It was weary work, but she persevered, and enlisted all the Disbrowes in her cause, unconscious that they were being made use of. She accepted every invitation, lent herself to everybody's fads, philanthropic or otherwise; listened to the same fiddlers and singers day after day, in drawing-rooms and among people that she knew by heart; or stood with aching head under a ten-guinea hat, selling programmes at amateur theatricals.
She contracted a closer alliance with Lady Susan Amphlett, and planned excursions: a day at Windsor, a day at Dorking, at Guildford, to rummage in furniture shops, at Greenwich to see the Nelson relics, to Richmond and Hampton, even to Kew Gardens. Lady Susan was almost worn out by these simple pleasures; but as she professed, and sincerely, an absolute culte for Vera Provana, she held out bravely.

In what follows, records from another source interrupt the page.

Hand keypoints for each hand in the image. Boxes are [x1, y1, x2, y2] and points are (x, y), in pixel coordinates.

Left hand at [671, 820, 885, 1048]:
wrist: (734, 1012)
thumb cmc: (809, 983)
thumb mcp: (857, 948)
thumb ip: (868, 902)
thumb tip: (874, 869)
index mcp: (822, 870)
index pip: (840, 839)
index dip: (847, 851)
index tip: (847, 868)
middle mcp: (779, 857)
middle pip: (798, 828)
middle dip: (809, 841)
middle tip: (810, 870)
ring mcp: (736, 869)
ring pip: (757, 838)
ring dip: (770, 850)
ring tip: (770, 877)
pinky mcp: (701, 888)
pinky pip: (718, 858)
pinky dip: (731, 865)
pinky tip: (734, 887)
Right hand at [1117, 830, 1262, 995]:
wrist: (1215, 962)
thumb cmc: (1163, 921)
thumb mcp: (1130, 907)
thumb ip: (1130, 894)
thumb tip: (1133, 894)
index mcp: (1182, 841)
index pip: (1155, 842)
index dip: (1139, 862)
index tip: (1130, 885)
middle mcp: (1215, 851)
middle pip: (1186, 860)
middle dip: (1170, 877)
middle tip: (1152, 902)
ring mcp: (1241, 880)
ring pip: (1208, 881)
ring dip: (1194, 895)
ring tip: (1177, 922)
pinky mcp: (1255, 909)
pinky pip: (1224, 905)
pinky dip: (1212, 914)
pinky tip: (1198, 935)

These excursions were fairly successful, and as Vera took care that no one should know where she and her friend were going—not even Susan herself till they were on the road—it was not possible for Claude to follow her. It was otherwise in the houses of her friends, where she was always meeting him, and where it was essential that she should not seem to avoid him, least of all to let him see that she was so doing.
She greeted him always with the old friendliness—a little more cousinly than it had been of late; and she showed a matronly interest in his health and occupations, as if she had been an aunt rather than a cousin.

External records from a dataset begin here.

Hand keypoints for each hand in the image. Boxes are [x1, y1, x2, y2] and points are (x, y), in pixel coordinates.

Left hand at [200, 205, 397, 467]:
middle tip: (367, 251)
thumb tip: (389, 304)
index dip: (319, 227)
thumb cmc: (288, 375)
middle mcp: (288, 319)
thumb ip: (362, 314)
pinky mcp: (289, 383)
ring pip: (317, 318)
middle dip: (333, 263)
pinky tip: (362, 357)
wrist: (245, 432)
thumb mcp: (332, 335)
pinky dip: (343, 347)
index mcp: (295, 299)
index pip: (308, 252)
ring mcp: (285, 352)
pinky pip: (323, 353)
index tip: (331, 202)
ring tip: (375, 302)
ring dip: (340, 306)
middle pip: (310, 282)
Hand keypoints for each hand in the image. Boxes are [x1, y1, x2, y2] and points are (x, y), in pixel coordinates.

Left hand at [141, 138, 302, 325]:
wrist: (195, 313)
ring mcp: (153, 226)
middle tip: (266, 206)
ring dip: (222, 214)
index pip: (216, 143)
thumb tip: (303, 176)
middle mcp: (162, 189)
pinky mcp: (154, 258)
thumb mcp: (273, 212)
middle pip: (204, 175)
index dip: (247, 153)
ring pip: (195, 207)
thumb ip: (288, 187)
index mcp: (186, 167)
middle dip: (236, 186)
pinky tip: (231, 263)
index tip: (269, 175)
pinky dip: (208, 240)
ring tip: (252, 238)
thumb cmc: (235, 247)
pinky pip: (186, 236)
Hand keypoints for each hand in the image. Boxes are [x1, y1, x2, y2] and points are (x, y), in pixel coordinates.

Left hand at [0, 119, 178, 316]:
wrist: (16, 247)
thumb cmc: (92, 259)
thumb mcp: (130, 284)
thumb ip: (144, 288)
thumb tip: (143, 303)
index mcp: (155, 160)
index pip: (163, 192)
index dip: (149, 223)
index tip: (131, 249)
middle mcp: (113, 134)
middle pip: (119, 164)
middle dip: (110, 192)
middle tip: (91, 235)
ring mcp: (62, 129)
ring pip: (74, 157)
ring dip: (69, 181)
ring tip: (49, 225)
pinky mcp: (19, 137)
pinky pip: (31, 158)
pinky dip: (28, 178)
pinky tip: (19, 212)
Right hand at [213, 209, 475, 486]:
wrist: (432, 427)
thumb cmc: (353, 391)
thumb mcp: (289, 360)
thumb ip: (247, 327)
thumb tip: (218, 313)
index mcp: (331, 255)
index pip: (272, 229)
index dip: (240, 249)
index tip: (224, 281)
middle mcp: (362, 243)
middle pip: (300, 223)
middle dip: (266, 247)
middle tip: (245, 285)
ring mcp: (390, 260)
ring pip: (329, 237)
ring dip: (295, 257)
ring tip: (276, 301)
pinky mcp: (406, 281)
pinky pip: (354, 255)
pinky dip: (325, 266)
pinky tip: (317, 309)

"It is quite delightful to meet you here this afternoon," he told her, in a ducal house where guinea tickets for a charity concert seemed cheap to the outside public. "You are to be met anywhere and everywhere except in your own house. I have called so often that I have taken a disgust for your knockers. When I am dead I believe those lions' heads will be found engraven on my heart, like Queen Mary's Calais."
It was only natural that, with the awakening of conscience, there should come the thought of those two first years of her married life, when her husband's love had made an atmosphere of happiness around her, when she had cared for no other companion, needed no other friend; those blessed years before Claude Rutherford's pale, clear-cut face, and low, seductive voice had become a part of her life, essential to her peace. The change of feeling, the growing regard for this man, had come about so gradually, with a growth so slow and imperceptible, that she tried in vain to analyse her feelings in those four years of careless intimacy, and to trace the process by which an innocent friendship had changed to a guilty love. When had the fatal change begun? She could not tell. It was only when she felt the misery of one long day of parting that she knew her sin. The husband had become a stranger, the friend had become the other half of her soul. He had called her by that sweet name sometimes, but with so playful a tone that the impassioned phrase had not scared her. It was one of many lightly spoken phrases that she had heard as carelessly as they were uttered.

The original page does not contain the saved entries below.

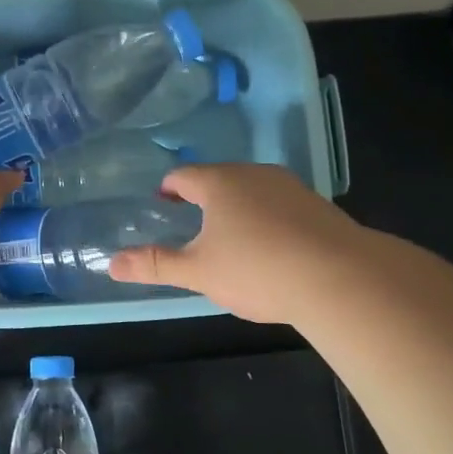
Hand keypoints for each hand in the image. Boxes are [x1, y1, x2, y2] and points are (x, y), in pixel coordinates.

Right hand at [108, 163, 366, 323]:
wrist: (341, 278)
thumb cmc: (257, 269)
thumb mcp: (198, 272)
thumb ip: (154, 265)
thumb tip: (111, 264)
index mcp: (220, 183)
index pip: (184, 176)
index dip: (169, 188)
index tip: (162, 202)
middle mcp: (255, 175)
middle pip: (220, 178)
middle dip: (203, 197)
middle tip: (192, 221)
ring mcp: (291, 188)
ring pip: (253, 190)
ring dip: (238, 207)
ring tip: (231, 237)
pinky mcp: (319, 206)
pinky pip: (281, 206)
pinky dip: (268, 220)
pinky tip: (272, 248)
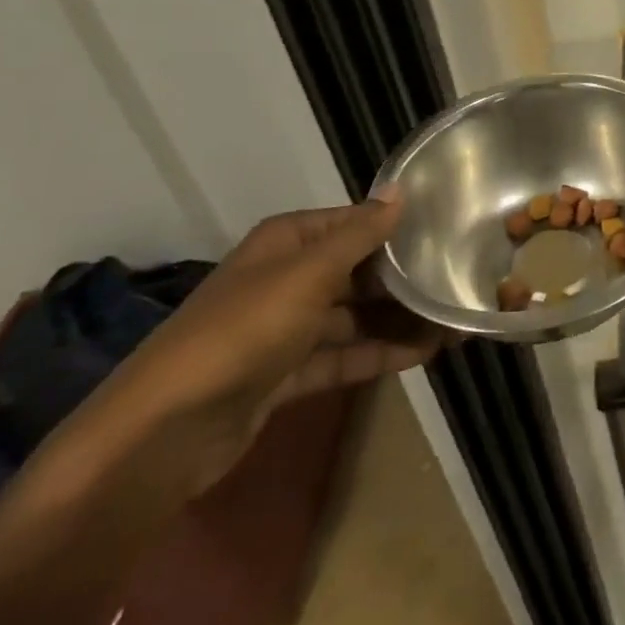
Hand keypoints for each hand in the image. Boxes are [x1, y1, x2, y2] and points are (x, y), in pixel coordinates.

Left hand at [81, 192, 446, 492]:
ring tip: (454, 320)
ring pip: (355, 316)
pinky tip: (426, 352)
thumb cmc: (243, 331)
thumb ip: (361, 234)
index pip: (355, 222)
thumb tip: (400, 189)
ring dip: (400, 319)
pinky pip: (344, 355)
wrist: (164, 435)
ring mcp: (286, 329)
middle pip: (358, 269)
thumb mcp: (309, 273)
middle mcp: (287, 277)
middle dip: (405, 277)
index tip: (449, 230)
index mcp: (288, 242)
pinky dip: (380, 353)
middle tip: (460, 279)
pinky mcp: (286, 375)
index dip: (398, 226)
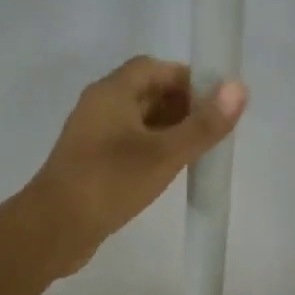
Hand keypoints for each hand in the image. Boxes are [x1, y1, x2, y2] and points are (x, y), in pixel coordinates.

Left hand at [27, 57, 246, 273]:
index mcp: (111, 92)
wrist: (54, 227)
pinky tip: (167, 173)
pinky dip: (150, 151)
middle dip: (181, 106)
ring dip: (166, 131)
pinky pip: (126, 146)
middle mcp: (98, 107)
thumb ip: (203, 124)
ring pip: (136, 122)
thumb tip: (239, 88)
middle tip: (211, 130)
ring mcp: (91, 137)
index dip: (187, 79)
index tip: (216, 102)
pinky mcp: (89, 165)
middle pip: (145, 93)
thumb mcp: (164, 154)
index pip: (154, 67)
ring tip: (196, 152)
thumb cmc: (110, 182)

And now, looking back at the last two years, she told herself that it was her husband's fault that she had leant on Claude for sympathy, her husband's fault that they had been too much together. For some reason that she had never fathomed, Mario Provana had held himself aloof from the old domestic intimacy. It was not only that his business engagements necessitated his absence from home several times in the course of the year, and on occasion for a considerable period. He had business in Russia, and in Austria, and he had crossed the Atlantic twice in the last year, the affairs of his New York house calling for special attention in a disturbed state of American finance. These frequent absences alone were sufficient to weaken the marriage bond; but in the last year he had given his wife very little of his society when they were under the same roof.
"You have hosts of friends," he said one day when she reproached him for keeping aloof, "people who share your tastes and can be amused by the things that amuse you. I bring back a tired brain after my continental journeys, and am still more tired after New York. I should make a wretched companion for a young wife, a beautiful butterfly who was born to shine among all the other butterflies."
"I am nearly as tired as you are after your business journeys, Mario," she said. "I shall be very glad when we can go back to Rome."
"But you will have other butterflies there, and a good many of the same that flutter about you here," he answered.